Aim of the exercise: When you reach the line containing "image of human" in the data below, begin returning lines exactly as written, and stop once the line containing "staining of unremarkable" has been returned.

- Opening Delimiter -

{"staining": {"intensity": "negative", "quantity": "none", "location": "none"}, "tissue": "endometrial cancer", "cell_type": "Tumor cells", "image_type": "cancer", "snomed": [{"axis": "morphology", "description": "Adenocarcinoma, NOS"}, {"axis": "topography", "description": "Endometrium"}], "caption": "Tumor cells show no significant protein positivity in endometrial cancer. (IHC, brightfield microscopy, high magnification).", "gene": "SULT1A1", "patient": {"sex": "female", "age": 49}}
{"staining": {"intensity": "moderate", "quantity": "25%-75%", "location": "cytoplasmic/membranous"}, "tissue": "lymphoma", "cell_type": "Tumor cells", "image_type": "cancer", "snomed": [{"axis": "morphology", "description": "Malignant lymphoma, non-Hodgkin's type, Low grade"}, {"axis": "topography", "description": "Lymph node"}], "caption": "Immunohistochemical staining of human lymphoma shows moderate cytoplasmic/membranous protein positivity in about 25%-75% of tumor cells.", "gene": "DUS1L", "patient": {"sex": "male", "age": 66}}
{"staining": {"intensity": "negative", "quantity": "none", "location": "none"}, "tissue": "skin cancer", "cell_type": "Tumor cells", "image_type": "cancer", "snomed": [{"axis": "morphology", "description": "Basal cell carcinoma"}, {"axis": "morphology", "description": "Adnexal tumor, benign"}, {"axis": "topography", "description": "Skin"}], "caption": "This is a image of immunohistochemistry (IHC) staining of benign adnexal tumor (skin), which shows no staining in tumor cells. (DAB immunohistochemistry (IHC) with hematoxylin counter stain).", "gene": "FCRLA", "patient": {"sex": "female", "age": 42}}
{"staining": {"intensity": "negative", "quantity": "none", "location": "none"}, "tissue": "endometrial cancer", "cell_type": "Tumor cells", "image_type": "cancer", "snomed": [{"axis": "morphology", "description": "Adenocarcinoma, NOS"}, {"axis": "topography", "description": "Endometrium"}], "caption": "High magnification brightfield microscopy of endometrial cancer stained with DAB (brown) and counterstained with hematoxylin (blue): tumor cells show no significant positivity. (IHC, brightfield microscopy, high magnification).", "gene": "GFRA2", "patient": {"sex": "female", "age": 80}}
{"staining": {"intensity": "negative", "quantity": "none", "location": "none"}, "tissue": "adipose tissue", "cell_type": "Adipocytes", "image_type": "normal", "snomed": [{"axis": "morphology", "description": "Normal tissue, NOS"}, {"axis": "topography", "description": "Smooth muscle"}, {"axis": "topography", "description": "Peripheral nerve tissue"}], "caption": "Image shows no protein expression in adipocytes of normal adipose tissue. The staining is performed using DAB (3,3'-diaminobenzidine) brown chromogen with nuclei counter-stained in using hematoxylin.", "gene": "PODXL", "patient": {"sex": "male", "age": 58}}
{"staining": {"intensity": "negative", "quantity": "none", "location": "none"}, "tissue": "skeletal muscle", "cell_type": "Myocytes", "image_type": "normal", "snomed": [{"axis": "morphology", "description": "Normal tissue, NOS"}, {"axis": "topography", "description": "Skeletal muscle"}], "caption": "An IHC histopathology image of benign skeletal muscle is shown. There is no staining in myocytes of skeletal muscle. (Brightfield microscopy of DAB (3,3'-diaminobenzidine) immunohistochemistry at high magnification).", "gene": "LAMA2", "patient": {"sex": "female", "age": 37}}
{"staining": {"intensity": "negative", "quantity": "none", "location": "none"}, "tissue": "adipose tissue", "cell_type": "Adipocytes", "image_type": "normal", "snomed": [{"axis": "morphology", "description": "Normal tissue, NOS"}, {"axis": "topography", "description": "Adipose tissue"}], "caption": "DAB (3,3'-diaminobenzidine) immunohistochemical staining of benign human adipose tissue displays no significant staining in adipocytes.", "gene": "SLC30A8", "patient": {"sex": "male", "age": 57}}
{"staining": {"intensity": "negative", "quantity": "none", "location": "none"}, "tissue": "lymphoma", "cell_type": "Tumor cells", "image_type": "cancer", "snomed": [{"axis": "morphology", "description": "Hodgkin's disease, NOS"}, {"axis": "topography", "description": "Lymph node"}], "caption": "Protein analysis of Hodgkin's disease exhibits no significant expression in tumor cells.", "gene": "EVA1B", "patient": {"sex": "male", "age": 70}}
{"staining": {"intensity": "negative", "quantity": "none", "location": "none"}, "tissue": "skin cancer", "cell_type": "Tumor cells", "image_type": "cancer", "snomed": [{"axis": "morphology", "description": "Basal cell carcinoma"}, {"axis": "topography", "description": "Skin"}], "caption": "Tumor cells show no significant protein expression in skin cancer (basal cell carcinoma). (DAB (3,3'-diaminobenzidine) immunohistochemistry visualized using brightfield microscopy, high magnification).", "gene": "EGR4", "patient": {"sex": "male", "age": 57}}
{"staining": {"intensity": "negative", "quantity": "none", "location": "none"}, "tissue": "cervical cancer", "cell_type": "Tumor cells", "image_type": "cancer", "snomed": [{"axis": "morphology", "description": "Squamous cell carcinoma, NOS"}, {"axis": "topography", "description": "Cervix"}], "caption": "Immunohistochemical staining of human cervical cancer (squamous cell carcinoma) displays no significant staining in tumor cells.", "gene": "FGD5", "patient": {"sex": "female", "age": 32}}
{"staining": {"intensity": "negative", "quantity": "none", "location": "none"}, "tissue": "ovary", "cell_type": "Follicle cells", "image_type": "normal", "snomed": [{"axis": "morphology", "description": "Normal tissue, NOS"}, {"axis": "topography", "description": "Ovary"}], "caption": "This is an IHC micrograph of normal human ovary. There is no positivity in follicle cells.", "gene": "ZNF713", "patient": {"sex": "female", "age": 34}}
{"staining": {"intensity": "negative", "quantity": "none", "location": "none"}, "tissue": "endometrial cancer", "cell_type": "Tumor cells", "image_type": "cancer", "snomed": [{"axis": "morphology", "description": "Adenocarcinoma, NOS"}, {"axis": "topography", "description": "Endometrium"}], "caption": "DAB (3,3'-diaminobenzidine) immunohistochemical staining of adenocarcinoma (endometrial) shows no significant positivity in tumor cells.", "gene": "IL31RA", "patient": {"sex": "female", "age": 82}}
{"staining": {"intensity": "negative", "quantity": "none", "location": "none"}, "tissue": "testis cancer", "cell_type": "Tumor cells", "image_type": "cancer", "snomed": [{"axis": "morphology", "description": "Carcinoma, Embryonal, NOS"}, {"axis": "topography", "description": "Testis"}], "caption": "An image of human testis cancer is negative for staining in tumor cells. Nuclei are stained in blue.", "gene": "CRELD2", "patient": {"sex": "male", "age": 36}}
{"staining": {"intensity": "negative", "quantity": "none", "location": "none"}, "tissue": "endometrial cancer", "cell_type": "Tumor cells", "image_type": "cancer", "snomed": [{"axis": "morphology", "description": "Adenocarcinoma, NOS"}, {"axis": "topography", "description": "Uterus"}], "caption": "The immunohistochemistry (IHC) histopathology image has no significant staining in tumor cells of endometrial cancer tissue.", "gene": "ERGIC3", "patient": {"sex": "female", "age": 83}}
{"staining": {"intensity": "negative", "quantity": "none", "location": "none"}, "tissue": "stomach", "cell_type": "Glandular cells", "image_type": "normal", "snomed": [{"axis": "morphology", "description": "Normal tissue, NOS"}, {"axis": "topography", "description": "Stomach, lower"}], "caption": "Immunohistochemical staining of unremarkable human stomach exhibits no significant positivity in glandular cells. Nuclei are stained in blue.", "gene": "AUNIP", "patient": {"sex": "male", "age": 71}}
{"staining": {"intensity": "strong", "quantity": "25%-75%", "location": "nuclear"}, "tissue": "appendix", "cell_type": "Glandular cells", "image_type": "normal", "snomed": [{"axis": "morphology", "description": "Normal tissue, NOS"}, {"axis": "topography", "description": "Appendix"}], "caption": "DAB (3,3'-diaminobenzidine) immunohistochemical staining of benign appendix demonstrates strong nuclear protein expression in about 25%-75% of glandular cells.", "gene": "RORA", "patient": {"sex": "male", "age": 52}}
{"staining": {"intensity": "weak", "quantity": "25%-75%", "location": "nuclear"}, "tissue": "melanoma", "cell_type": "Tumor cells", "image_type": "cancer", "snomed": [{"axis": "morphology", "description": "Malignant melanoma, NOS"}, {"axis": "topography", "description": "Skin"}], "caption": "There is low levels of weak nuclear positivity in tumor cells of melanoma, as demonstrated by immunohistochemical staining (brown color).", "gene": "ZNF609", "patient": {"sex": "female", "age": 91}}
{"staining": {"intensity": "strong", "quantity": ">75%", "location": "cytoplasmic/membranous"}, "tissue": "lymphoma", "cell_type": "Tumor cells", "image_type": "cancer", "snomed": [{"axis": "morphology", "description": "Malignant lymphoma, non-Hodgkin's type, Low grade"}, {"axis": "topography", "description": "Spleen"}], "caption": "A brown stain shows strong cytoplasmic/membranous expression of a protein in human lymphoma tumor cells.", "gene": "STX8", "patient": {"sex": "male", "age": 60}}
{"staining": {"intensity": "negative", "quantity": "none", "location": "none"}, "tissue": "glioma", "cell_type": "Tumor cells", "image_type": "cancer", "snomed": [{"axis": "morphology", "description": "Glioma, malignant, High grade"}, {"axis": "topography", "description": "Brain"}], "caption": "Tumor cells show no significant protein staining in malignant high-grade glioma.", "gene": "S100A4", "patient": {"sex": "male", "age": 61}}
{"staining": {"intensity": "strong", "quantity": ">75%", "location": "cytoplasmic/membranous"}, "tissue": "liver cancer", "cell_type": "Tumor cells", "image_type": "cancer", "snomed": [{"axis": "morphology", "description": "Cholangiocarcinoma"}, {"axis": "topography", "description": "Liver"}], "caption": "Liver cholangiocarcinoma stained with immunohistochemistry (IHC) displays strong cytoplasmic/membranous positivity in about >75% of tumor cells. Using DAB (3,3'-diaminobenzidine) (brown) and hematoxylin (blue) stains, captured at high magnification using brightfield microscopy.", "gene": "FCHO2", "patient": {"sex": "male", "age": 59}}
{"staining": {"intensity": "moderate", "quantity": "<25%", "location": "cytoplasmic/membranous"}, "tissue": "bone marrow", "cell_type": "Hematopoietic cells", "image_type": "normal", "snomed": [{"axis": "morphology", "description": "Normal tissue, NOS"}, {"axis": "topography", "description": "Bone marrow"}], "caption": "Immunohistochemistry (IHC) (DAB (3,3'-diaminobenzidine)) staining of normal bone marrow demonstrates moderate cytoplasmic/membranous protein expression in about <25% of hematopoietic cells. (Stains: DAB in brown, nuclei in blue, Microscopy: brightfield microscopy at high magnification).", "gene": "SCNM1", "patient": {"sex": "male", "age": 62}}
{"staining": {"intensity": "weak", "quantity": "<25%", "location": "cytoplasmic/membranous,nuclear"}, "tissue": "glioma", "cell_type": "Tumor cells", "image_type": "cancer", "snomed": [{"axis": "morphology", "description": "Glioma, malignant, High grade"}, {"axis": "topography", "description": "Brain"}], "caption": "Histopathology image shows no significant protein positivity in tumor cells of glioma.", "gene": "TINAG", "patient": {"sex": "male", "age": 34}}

- Closing Delimiter -

Your response:
{"staining": {"intensity": "negative", "quantity": "none", "location": "none"}, "tissue": "testis cancer", "cell_type": "Tumor cells", "image_type": "cancer", "snomed": [{"axis": "morphology", "description": "Carcinoma, Embryonal, NOS"}, {"axis": "topography", "description": "Testis"}], "caption": "An image of human testis cancer is negative for staining in tumor cells. Nuclei are stained in blue.", "gene": "CRELD2", "patient": {"sex": "male", "age": 36}}
{"staining": {"intensity": "negative", "quantity": "none", "location": "none"}, "tissue": "endometrial cancer", "cell_type": "Tumor cells", "image_type": "cancer", "snomed": [{"axis": "morphology", "description": "Adenocarcinoma, NOS"}, {"axis": "topography", "description": "Uterus"}], "caption": "The immunohistochemistry (IHC) histopathology image has no significant staining in tumor cells of endometrial cancer tissue.", "gene": "ERGIC3", "patient": {"sex": "female", "age": 83}}
{"staining": {"intensity": "negative", "quantity": "none", "location": "none"}, "tissue": "stomach", "cell_type": "Glandular cells", "image_type": "normal", "snomed": [{"axis": "morphology", "description": "Normal tissue, NOS"}, {"axis": "topography", "description": "Stomach, lower"}], "caption": "Immunohistochemical staining of unremarkable human stomach exhibits no significant positivity in glandular cells. Nuclei are stained in blue.", "gene": "AUNIP", "patient": {"sex": "male", "age": 71}}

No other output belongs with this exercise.